Manchester Theatre Awards

> Independent informed reviews by the region’s most experienced critics

Boomtown Gals

Joyce Branagh
Joyce Branagh
Various, see for venues
02 September 2016 to 16 September 2016

Joyce Branagh is best known in the Manchester area as a director, but we sometimes forget she is also a scriptwriter and performer - skills she puts to excellent use in this highly entertaining one-woman show.

Boomtown Gals started out as a Lottery-funded project at Oldham Library and Oldham Coliseum, marking the centenary of World War One by looking into the lives of some of the Oldham women caught up in it.

Enlisting the help of a few local societies and schools to find out more about a small group of Oldham women, Branagh turned the research not into a fact-heavy diatribe about how great women are in wartime (we know, we know...), but a wholly delightful, upbeat and eventually rather poignant mix of fact and fiction.

Along the way we meet Dame Sarah Lees, Oldham doctors Catherine Payne and Joan Watts (who, rejected by the British Army, went off to help the Serbians), decorated Oldham nurse Sarah Hallam, and three friends, the adenoidal Mabel Drinkwater, her glum pal Ethel Beaumont, and the story’s narrator, Sarah Rosebury - a genuine music hall entertainer of the period.

The Sarah of 1923 relates in entertaining detail and song - and in little more than an hour as she prepares backstage for a show - how years earlier she undertook a (fictional) quest to seek out her younger brother, Sidney. The boy, fired by patriotic fervour and a recruiting song Sarah had specially written for her act, had enlisted illegally at 15 and found himself on the front lines.

It’s a story of sisterly guilt and sibling love, of friendship and sacrifice as Sarah gets herself into a concert party to be shipped out to entertain the troops, cleverly narrowing her search as she goes.

Engagingly directed by Alyx Tole, Branagh slips easily between the characters and quick costume changes and gives us a nicely rounded story that ends satisfactorily for all concerned except one - that character at least being mentioned (genuinely) on the Oldham war memorial.

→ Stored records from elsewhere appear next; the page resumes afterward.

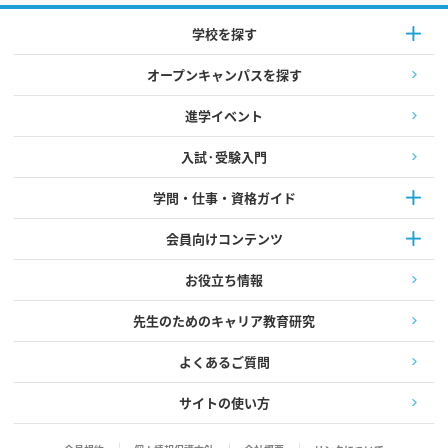
学校を探す
オープンキャンパスを探す
進学イベント
入試·受験入門
学問・仕事・資格ガイド
会員向けコンテンツ
お役立ち情報
先生のためのキャリア教育研究
よくあるご質問
サイトの使い方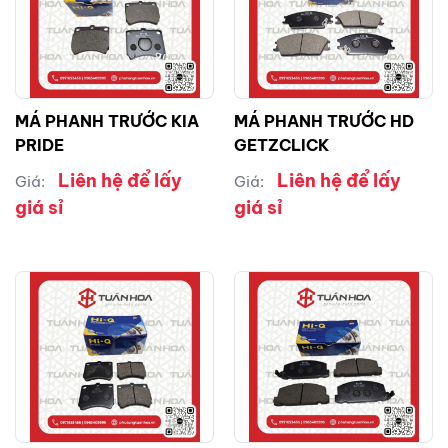
MÁ PHANH TRƯỚC KIA
MÁ PHANH TRƯỚC HD
PRIDE
GETZCLICK
Liên hệ để lấy
Liên hệ để lấy
Giá:
Giá:
giá sỉ
giá sỉ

The show opened with two afternoon performances at Oldham Library and has free performances at other local libraries and venues this week and next. There are also two performances at the Coliseum studio on Friday September 9th, as well as other paid performances at Hebden Bridge Little Theatre, Leeds University Banham Theatre, and Todmorden Hippodrome. it's strongly recommended.

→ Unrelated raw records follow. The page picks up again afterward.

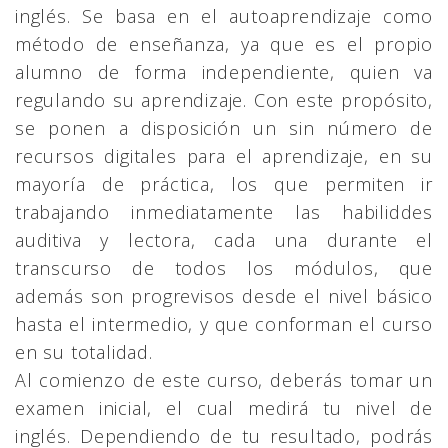
inglés. Se basa en el autoaprendizaje como
método de enseñanza, ya que es el propio
alumno de forma independiente, quien va
regulando su aprendizaje. Con este propósito,
se ponen a disposición un sin número de
recursos digitales para el aprendizaje, en su
mayoría de práctica, los que permiten ir
trabajando inmediatamente las habiliddes
auditiva y lectora, cada una durante el
transcurso de todos los módulos, que
además son progrevisos desde el nivel básico
hasta el intermedio, y que conforman el curso
en su totalidad.
Al comienzo de este curso, deberás tomar un
examen inicial, el cual medirá tu nivel de
inglés. Dependiendo de tu resultado, podrás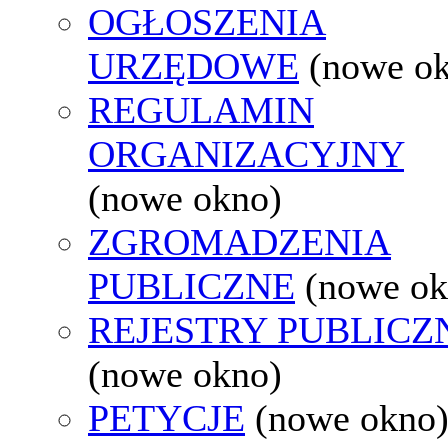
OGŁOSZENIA
URZĘDOWE
(nowe o
REGULAMIN
ORGANIZACYJNY
(nowe okno)
ZGROMADZENIA
PUBLICZNE
(nowe ok
REJESTRY PUBLICZ
(nowe okno)
PETYCJE
(nowe okno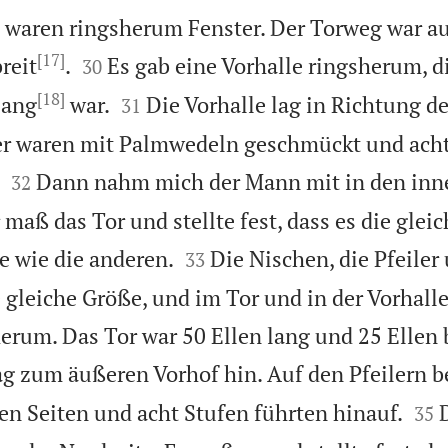
e waren ringsherum Fenster. Der Torweg war au
[17]


reit
.
Es gab eine Vorhalle ringsherum, di
30
[18]


lang
war.
Die Vorhalle lag in Richtung d
31
ler waren mit Palmwedeln geschmückt und ach


Dann nahm mich der Mann mit in den inn
32
r maß das Tor und stellte fest, dass es die glei


 wie die anderen.
Die Nischen, die Pfeiler
33
e gleiche Größe, und im Tor und in der Vorhall
herum. Das Tor war 50 Ellen lang und 25 Ellen 
ag zum äußeren Vorhof hin. Auf den Pfeilern 


n Seiten und acht Stufen führten hinauf.
35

Check for times and venues.

Reviewer: Paul Genty


Comment by Kevin Bourke

Entertaining, informative - why are these real heroines not better known? - and moving, this is quite the little gem. The only things I might otherwise add to Paul's review would be to commend the original, period-pastiche songs, penned by Kieran Buckereridge , the recent recipient of a Cameron Mackintosh Resident Composers Bursary.